Uma operação do Ministério Público do Rio (MPRJ) contra esquema ilegal de loteamento e venda de terrenos no Parque Estadual da Pedra Branca, na Zona Oeste do Rio, prendeu quatro pessoas nesta quinta-feira (11), entre eles, três policiais civis.
De acordo com as investigações do Grupo de Atuação Especializada de Combate ao Crime Organizado (Gaeco), o grupo, ligado à milícia, causou danos ambientais e impôs um prejuízo de pelo menos R$ 846 mil às vítimas. O MPRJ estima, porém, que os paramilitares poderiam ter lucrado até R$ 27 milhões se tivessem vendido tudo.
Os presos, que também foram denunciados, são:
- Leonardo da Silva Machado, policial civil;
- Marcello Carvalho de Menezes, policial civil;
- Marcos Eduardo Maia, policial civil;
- Milton de Souza Junior, empresário apontado como chefe do esquema.
Promotores também cumpriram 7 mandados de busca e apreensão, onde um dos alvos é um delegado da Polícia Civil, que ainda é investigado e não está entre os denunciados. Um PM também sofreu buscas e foi denunciado.
Quinze denunciados na ação desta quinta-feira
Os grupos de Atuação Especializada de Combate ao Crime Organizado (Gaeco) e em Meio Ambiente (Gaema) denunciaram 15 pessoas. De acordo com as investigações, centenas de vítimas foram atraídas pela promessa de adquirir terrenos regularizados em Campo Grande para construir casas perto da floresta.

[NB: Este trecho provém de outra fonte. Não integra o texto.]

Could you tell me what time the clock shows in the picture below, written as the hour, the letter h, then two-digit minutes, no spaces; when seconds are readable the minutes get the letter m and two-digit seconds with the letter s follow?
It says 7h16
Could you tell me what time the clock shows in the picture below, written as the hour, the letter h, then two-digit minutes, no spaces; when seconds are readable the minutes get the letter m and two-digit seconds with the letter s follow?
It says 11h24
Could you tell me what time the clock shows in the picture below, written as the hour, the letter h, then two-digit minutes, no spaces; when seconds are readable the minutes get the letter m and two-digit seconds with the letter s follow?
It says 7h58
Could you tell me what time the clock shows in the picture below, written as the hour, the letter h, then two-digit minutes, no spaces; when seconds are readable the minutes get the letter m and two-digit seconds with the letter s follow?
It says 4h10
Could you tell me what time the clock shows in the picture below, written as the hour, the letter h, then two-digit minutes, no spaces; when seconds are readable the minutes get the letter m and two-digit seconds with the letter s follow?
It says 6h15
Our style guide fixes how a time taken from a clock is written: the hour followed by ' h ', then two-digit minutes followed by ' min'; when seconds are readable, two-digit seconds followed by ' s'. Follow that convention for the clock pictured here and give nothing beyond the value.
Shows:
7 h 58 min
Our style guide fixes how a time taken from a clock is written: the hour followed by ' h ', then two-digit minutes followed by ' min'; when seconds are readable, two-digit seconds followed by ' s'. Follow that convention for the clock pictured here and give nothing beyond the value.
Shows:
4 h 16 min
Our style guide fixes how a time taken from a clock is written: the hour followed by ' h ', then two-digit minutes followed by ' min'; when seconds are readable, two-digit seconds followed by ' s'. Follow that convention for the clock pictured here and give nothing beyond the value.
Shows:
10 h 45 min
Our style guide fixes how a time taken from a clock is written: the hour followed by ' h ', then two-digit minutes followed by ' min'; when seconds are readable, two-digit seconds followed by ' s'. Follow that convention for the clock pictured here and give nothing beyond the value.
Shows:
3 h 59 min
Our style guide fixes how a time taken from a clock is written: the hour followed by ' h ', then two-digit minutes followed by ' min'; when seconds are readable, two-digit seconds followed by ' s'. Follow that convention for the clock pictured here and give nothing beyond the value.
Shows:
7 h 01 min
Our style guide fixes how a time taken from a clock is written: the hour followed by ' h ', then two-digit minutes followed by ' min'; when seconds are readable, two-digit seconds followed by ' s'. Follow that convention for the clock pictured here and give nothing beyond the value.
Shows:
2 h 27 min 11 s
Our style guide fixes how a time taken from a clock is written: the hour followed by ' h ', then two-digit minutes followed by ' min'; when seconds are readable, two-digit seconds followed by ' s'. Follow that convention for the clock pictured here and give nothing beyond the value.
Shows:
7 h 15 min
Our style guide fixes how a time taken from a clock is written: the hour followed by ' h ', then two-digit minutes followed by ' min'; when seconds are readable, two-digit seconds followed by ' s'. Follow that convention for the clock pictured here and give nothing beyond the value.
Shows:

Os lotes, porém, ficam na área de amortecimento do parque estadual e não poderiam ser comercializados.
A denúncia aponta que policiais da 35ª DP (Campo Grande) recebiam propina para engavetar investigações sobre o loteamento irregular e para obter informações sigilosas.
Ainda segundo a denúncia, para dar aparência de legalidade às negociações, o grupo utilizava falsos corretores de imóveis, empresas de fachada e laranjas para receber os valores pagos pelos compradores.
Os investigados podem responder por corrupção, estelionato, organização criminosa e crimes contra o meio ambiente.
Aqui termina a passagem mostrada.